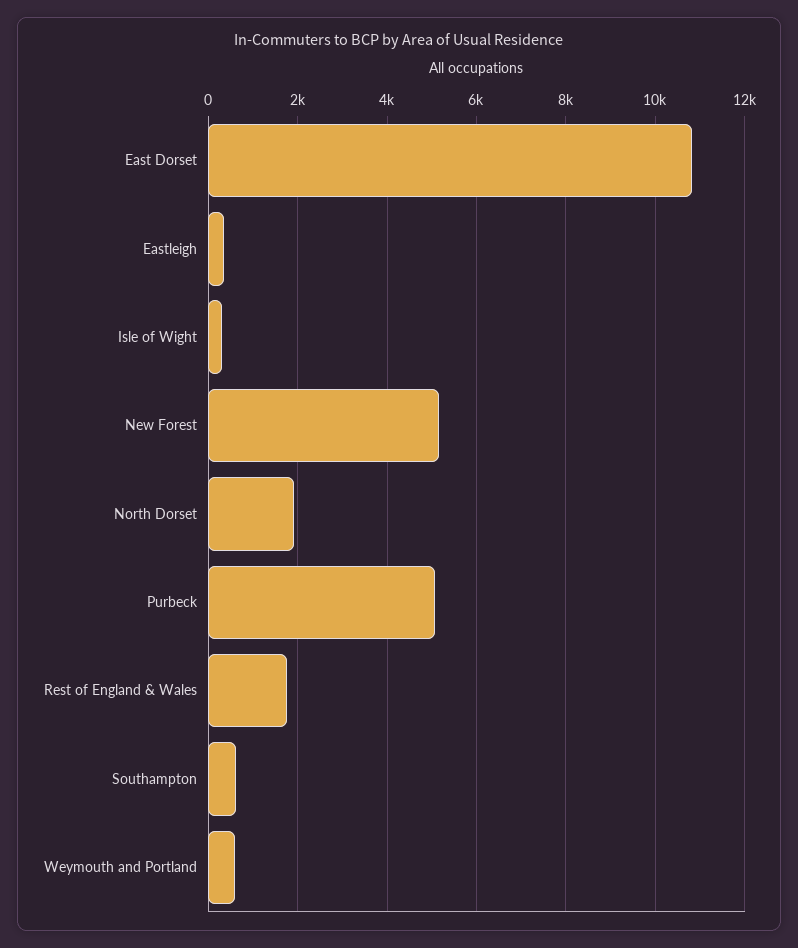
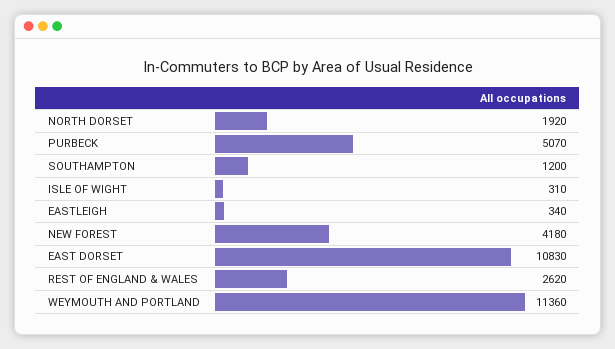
  {
    "East Dorset": 10830,
    "Eastleigh": 340,
    "Isle of Wight": 310,
-   "New Forest": 5200,
+   "New Forest": 4180,
    "North Dorset": 1920,
    "Purbeck": 5070,
-   "Rest of England & Wales": 1800,
+   "Rest of England & Wales": 2620,
-   "Southampton": 600,
+   "Southampton": 1200,
-   "Weymouth and Portland": 600
+   "Weymouth and Portland": 11360
  }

- _EXERCISE AIM_:
Your reply should be the number of lines in the listing above that contain "Dorset", with nothing added.

- _SOLUTION_:
2